§ Dataset excerpts
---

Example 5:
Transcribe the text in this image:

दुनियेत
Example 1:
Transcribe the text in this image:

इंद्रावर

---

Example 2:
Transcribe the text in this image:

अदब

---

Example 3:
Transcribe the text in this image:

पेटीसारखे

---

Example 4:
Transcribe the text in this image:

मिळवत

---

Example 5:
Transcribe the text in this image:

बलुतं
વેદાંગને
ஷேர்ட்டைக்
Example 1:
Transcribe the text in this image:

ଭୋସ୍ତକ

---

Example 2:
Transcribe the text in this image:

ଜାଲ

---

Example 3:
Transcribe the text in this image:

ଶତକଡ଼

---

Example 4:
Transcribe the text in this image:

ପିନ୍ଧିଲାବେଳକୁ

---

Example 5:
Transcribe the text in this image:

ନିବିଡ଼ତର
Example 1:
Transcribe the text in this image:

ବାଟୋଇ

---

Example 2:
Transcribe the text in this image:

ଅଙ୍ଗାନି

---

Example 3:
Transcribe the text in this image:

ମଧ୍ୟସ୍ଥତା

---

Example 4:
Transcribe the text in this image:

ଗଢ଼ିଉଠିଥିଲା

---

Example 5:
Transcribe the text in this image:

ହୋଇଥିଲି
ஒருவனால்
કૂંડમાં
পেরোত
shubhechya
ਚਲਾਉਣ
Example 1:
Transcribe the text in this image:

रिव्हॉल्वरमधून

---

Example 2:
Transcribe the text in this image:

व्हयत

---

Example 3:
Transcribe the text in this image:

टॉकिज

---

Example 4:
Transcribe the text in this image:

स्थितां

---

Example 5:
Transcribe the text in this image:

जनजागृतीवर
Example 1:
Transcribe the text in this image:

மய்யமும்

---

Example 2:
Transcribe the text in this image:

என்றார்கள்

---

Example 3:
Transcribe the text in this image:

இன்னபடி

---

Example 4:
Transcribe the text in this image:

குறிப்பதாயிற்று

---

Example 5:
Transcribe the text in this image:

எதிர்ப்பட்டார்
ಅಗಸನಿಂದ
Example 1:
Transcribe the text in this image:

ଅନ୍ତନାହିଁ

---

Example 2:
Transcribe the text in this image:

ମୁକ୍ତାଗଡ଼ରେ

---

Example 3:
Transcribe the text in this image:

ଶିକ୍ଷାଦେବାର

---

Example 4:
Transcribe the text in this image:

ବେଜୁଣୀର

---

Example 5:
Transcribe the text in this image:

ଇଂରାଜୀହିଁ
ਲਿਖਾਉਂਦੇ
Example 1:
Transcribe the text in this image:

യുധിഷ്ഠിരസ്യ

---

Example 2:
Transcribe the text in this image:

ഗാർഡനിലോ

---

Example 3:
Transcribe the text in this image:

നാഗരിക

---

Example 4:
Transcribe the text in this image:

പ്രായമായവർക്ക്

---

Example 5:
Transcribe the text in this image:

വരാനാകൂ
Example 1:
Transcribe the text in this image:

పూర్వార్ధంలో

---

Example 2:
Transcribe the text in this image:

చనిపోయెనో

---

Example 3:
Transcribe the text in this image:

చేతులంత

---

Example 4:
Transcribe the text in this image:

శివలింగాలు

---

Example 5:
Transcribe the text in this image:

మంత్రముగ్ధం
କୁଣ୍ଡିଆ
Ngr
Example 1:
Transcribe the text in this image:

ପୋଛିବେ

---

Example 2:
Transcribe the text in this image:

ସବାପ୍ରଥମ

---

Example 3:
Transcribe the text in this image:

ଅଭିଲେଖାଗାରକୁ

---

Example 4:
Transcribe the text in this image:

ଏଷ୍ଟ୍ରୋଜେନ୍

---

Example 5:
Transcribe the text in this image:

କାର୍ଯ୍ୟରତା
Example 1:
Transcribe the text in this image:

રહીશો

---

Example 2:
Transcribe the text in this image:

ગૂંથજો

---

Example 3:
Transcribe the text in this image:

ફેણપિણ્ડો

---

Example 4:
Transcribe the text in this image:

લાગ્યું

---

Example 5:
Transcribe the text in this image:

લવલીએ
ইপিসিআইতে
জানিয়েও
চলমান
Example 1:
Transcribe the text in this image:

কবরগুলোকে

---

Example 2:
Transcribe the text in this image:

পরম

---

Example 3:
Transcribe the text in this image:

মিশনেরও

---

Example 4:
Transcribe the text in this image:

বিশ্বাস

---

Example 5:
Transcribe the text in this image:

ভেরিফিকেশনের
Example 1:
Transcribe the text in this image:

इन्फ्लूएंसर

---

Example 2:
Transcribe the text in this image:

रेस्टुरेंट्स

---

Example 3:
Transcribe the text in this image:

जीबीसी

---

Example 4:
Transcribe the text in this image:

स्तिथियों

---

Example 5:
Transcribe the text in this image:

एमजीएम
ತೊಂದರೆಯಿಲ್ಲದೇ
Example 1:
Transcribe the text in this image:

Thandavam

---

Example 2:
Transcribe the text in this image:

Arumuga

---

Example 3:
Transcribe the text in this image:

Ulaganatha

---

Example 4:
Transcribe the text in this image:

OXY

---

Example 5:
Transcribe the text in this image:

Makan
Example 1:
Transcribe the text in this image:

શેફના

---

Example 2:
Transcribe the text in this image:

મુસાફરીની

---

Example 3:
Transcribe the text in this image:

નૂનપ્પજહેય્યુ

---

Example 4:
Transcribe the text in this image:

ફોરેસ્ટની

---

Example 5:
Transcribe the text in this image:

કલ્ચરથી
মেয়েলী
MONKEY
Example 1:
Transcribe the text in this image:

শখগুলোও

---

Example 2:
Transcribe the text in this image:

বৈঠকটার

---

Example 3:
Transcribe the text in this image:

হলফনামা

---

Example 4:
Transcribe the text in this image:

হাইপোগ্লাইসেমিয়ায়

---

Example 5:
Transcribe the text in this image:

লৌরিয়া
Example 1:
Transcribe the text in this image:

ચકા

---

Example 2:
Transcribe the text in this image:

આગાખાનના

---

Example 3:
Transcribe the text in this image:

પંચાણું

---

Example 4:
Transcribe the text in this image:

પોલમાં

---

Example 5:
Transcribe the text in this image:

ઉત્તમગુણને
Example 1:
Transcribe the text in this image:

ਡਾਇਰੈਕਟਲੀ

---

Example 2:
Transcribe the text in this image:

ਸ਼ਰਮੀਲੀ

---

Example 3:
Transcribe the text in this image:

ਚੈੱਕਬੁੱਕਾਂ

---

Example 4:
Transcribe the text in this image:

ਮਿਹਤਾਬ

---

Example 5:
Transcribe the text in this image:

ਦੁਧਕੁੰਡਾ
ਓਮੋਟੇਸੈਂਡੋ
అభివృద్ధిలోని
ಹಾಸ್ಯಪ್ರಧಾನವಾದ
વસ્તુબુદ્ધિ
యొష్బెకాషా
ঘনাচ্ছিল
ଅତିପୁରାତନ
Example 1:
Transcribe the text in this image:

§ Work required
Print out the complete data above, character for character.

§ Answer box
---

Example 5:
Transcribe the text in this image:

दुनियेत
Example 1:
Transcribe the text in this image:

इंद्रावर

---

Example 2:
Transcribe the text in this image:

अदब

---

Example 3:
Transcribe the text in this image:

पेटीसारखे

---

Example 4:
Transcribe the text in this image:

मिळवत

---

Example 5:
Transcribe the text in this image:

बलुतं
વેદાંગને
ஷேர்ட்டைக்
Example 1:
Transcribe the text in this image:

ଭୋସ୍ତକ

---

Example 2:
Transcribe the text in this image:

ଜାଲ

---

Example 3:
Transcribe the text in this image:

ଶତକଡ଼

---

Example 4:
Transcribe the text in this image:

ପିନ୍ଧିଲାବେଳକୁ

---

Example 5:
Transcribe the text in this image:

ନିବିଡ଼ତର
Example 1:
Transcribe the text in this image:

ବାଟୋଇ

---

Example 2:
Transcribe the text in this image:

ଅଙ୍ଗାନି

---

Example 3:
Transcribe the text in this image:

ମଧ୍ୟସ୍ଥତା

---

Example 4:
Transcribe the text in this image:

ଗଢ଼ିଉଠିଥିଲା

---

Example 5:
Transcribe the text in this image:

ହୋଇଥିଲି
ஒருவனால்
કૂંડમાં
পেরোত
shubhechya
ਚਲਾਉਣ
Example 1:
Transcribe the text in this image:

रिव्हॉल्वरमधून

---

Example 2:
Transcribe the text in this image:

व्हयत

---

Example 3:
Transcribe the text in this image:

टॉकिज

---

Example 4:
Transcribe the text in this image:

स्थितां

---

Example 5:
Transcribe the text in this image:

जनजागृतीवर
Example 1:
Transcribe the text in this image:

மய்யமும்

---

Example 2:
Transcribe the text in this image:

என்றார்கள்

---

Example 3:
Transcribe the text in this image:

இன்னபடி

---

Example 4:
Transcribe the text in this image:

குறிப்பதாயிற்று

---

Example 5:
Transcribe the text in this image:

எதிர்ப்பட்டார்
ಅಗಸನಿಂದ
Example 1:
Transcribe the text in this image:

ଅନ୍ତନାହିଁ

---

Example 2:
Transcribe the text in this image:

ମୁକ୍ତାଗଡ଼ରେ

---

Example 3:
Transcribe the text in this image:

ଶିକ୍ଷାଦେବାର

---

Example 4:
Transcribe the text in this image:

ବେଜୁଣୀର

---

Example 5:
Transcribe the text in this image:

ଇଂରାଜୀହିଁ
ਲਿਖਾਉਂਦੇ
Example 1:
Transcribe the text in this image:

യുധിഷ്ഠിരസ്യ

---

Example 2:
Transcribe the text in this image:

ഗാർഡനിലോ

---

Example 3:
Transcribe the text in this image:

നാഗരിക

---

Example 4:
Transcribe the text in this image:

പ്രായമായവർക്ക്

---

Example 5:
Transcribe the text in this image:

വരാനാകൂ
Example 1:
Transcribe the text in this image:

పూర్వార్ధంలో

---

Example 2:
Transcribe the text in this image:

చనిపోయెనో

---

Example 3:
Transcribe the text in this image:

చేతులంత

---

Example 4:
Transcribe the text in this image:

శివలింగాలు

---

Example 5:
Transcribe the text in this image:

మంత్రముగ్ధం
କୁଣ୍ଡିଆ
Ngr
Example 1:
Transcribe the text in this image:

ପୋଛିବେ

---

Example 2:
Transcribe the text in this image:

ସବାପ୍ରଥମ

---

Example 3:
Transcribe the text in this image:

ଅଭିଲେଖାଗାରକୁ

---

Example 4:
Transcribe the text in this image:

ଏଷ୍ଟ୍ରୋଜେନ୍

---

Example 5:
Transcribe the text in this image:

କାର୍ଯ୍ୟରତା
Example 1:
Transcribe the text in this image:

રહીશો

---

Example 2:
Transcribe the text in this image:

ગૂંથજો

---

Example 3:
Transcribe the text in this image:

ફેણપિણ્ડો

---

Example 4:
Transcribe the text in this image:

લાગ્યું

---

Example 5:
Transcribe the text in this image:

લવલીએ
ইপিসিআইতে
জানিয়েও
চলমান
Example 1:
Transcribe the text in this image:

কবরগুলোকে

---

Example 2:
Transcribe the text in this image:

পরম

---

Example 3:
Transcribe the text in this image:

মিশনেরও

---

Example 4:
Transcribe the text in this image:

বিশ্বাস

---

Example 5:
Transcribe the text in this image:

ভেরিফিকেশনের
Example 1:
Transcribe the text in this image:

इन्फ्लूएंसर

---

Example 2:
Transcribe the text in this image:

रेस्टुरेंट्स

---

Example 3:
Transcribe the text in this image:

जीबीसी

---

Example 4:
Transcribe the text in this image:

स्तिथियों

---

Example 5:
Transcribe the text in this image:

एमजीएम
ತೊಂದರೆಯಿಲ್ಲದೇ
Example 1:
Transcribe the text in this image:

Thandavam

---

Example 2:
Transcribe the text in this image:

Arumuga

---

Example 3:
Transcribe the text in this image:

Ulaganatha

---

Example 4:
Transcribe the text in this image:

OXY

---

Example 5:
Transcribe the text in this image:

Makan
Example 1:
Transcribe the text in this image:

શેફના

---

Example 2:
Transcribe the text in this image:

મુસાફરીની

---

Example 3:
Transcribe the text in this image:

નૂનપ્પજહેય્યુ

---

Example 4:
Transcribe the text in this image:

ફોરેસ્ટની

---

Example 5:
Transcribe the text in this image:

કલ્ચરથી
মেয়েলী
MONKEY
Example 1:
Transcribe the text in this image:

শখগুলোও

---

Example 2:
Transcribe the text in this image:

বৈঠকটার

---

Example 3:
Transcribe the text in this image:

হলফনামা

---

Example 4:
Transcribe the text in this image:

হাইপোগ্লাইসেমিয়ায়

---

Example 5:
Transcribe the text in this image:

লৌরিয়া
Example 1:
Transcribe the text in this image:

ચકા

---

Example 2:
Transcribe the text in this image:

આગાખાનના

---

Example 3:
Transcribe the text in this image:

પંચાણું

---

Example 4:
Transcribe the text in this image:

પોલમાં

---

Example 5:
Transcribe the text in this image:

ઉત્તમગુણને
Example 1:
Transcribe the text in this image:

ਡਾਇਰੈਕਟਲੀ

---

Example 2:
Transcribe the text in this image:

ਸ਼ਰਮੀਲੀ

---

Example 3:
Transcribe the text in this image:

ਚੈੱਕਬੁੱਕਾਂ

---

Example 4:
Transcribe the text in this image:

ਮਿਹਤਾਬ

---

Example 5:
Transcribe the text in this image:

ਦੁਧਕੁੰਡਾ
ਓਮੋਟੇਸੈਂਡੋ
అభివృద్ధిలోని
ಹಾಸ್ಯಪ್ರಧಾನವಾದ
વસ્તુબુદ્ધિ
యొష్బెకాషా
ঘনাচ্ছিল
ଅତିପୁରାତନ
Example 1:
Transcribe the text in this image:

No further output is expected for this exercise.